§ **WORK ITEM**
Please write out every line of the listing without alteration, but omit the images.

§ **EXERCISE DATA**
────────────────

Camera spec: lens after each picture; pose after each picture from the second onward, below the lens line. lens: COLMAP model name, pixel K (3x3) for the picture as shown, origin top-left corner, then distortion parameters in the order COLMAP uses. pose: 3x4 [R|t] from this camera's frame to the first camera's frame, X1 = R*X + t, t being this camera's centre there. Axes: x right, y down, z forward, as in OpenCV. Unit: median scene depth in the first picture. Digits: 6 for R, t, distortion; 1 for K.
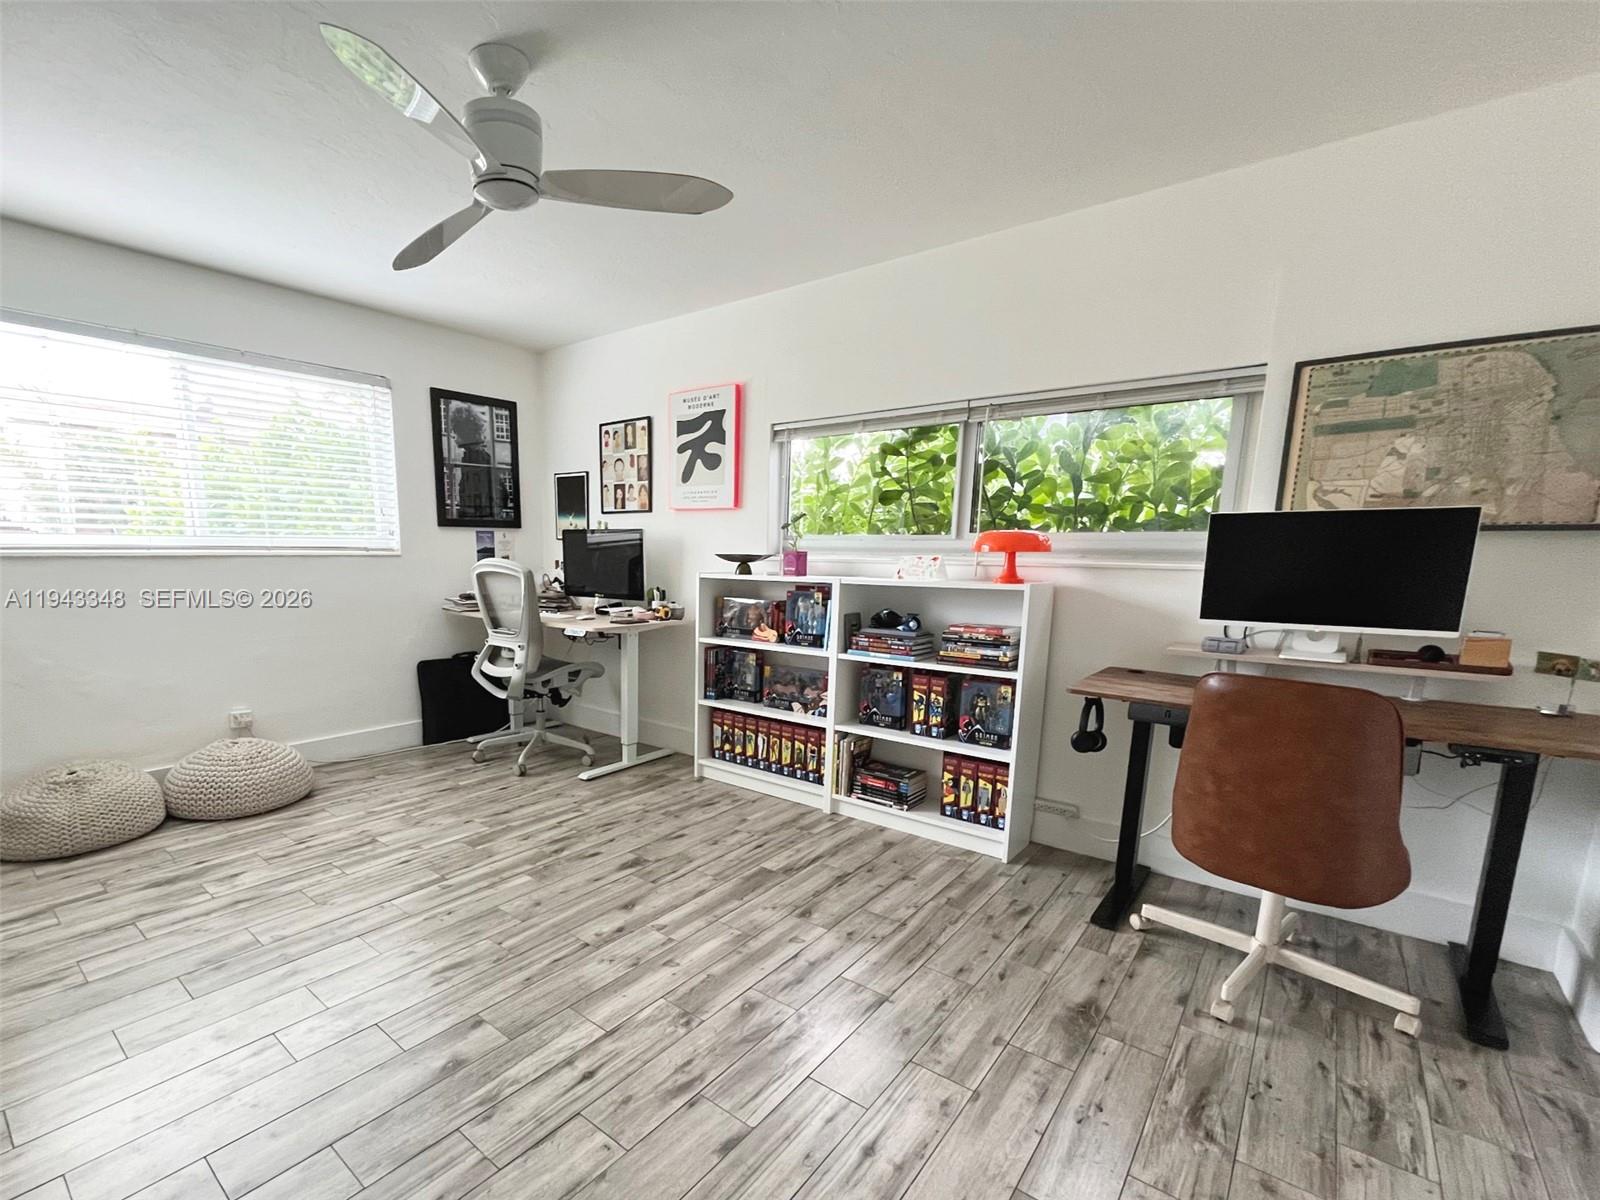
lens RADIAL K [[728.7, 0, 684.2], [0, 728.7, 672.9], [0, 0, 1]] dist [-0.000872, -0.000326]
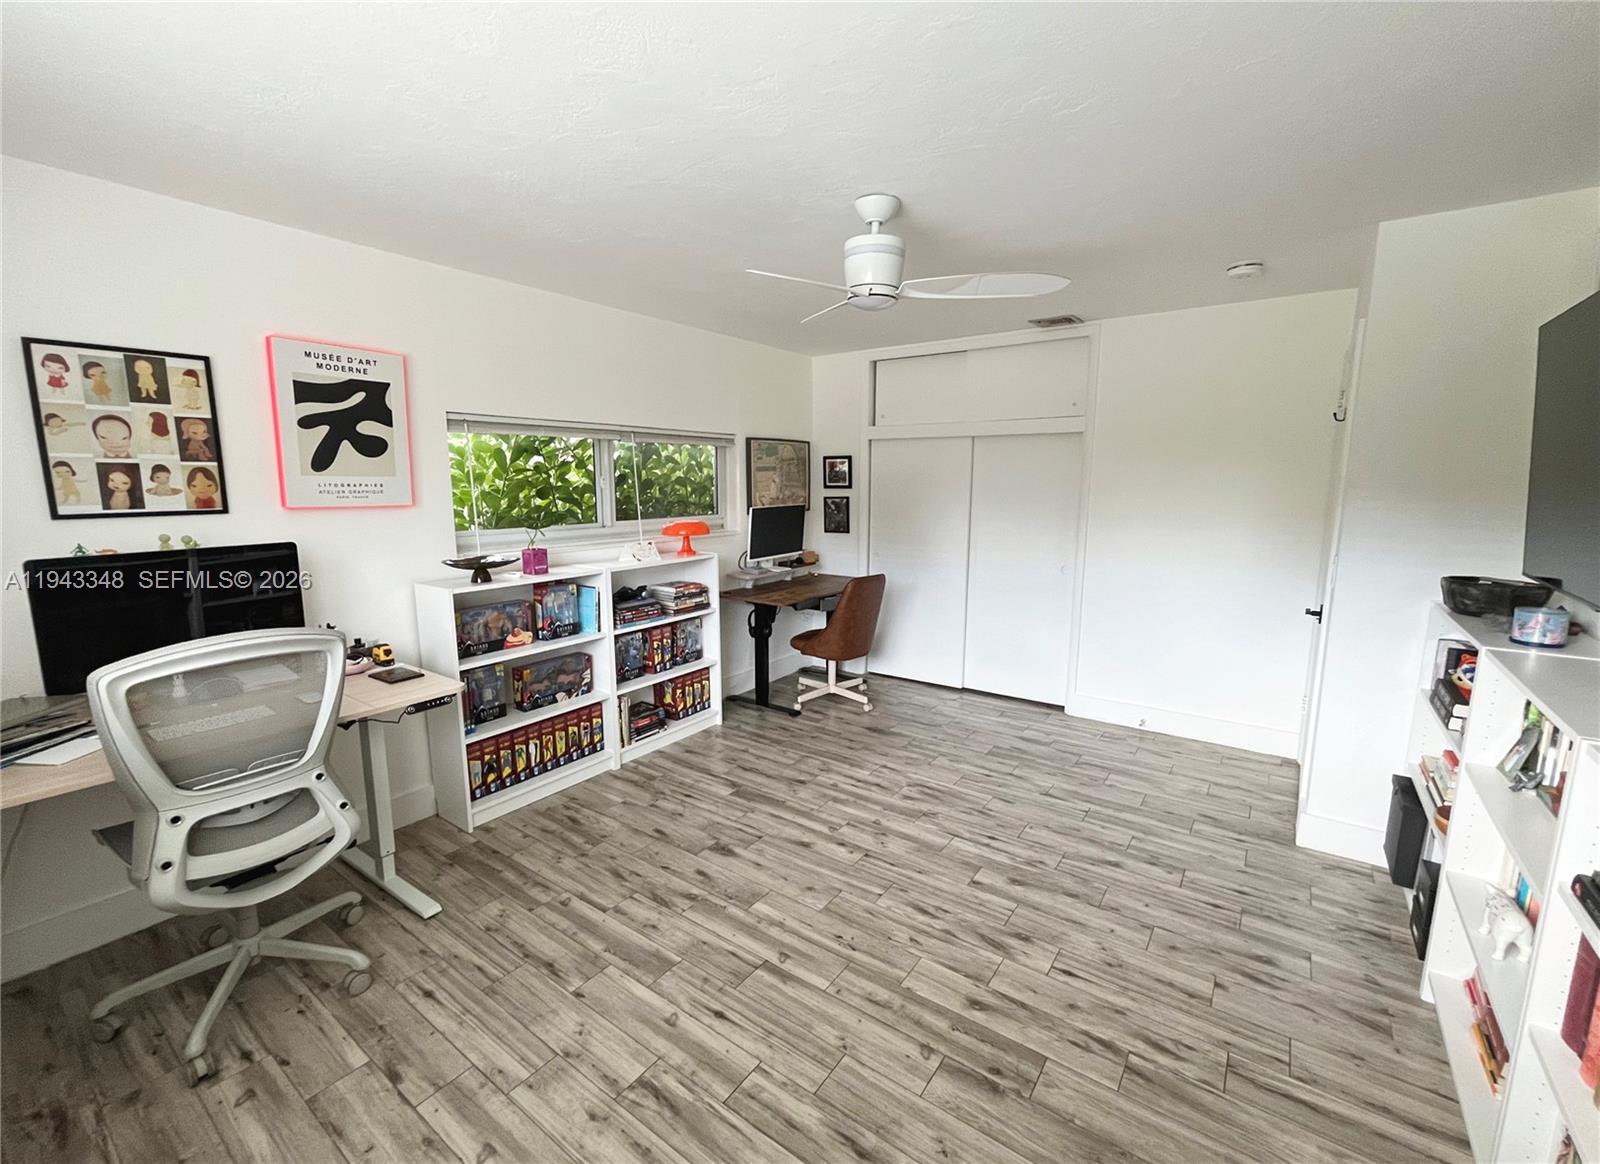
lens RADIAL K [[676.8, 0, 800.0], [0, 676.8, 582.0], [0, 0, 1]] dist [-0.003935, -0.000293]
pose [[-0.099186, -0.162450, 0.981719, -0.820772], [0.166899, 0.969892, 0.177355, -0.231606], [-0.980972, 0.181439, -0.069087, 0.725681]]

────────────────

§ **EXERCISE SOLUTION**
Camera spec: lens after each picture; pose after each picture from the second onward, below the lens line. lens: COLMAP model name, pixel K (3x3) for the picture as shown, origin top-left corner, then distortion parameters in the order COLMAP uses. pose: 3x4 [R|t] from this camera's frame to the first camera's frame, X1 = R*X + t, t being this camera's centre there. Axes: x right, y down, z forward, as in OpenCV. Unit: median scene depth in the first picture. Digits: 6 for R, t, distortion; 1 for K.
lens RADIAL K [[728.7, 0, 684.2], [0, 728.7, 672.9], [0, 0, 1]] dist [-0.000872, -0.000326]
lens RADIAL K [[676.8, 0, 800.0], [0, 676.8, 582.0], [0, 0, 1]] dist [-0.003935, -0.000293]
pose [[-0.099186, -0.162450, 0.981719, -0.820772], [0.166899, 0.969892, 0.177355, -0.231606], [-0.980972, 0.181439, -0.069087, 0.725681]]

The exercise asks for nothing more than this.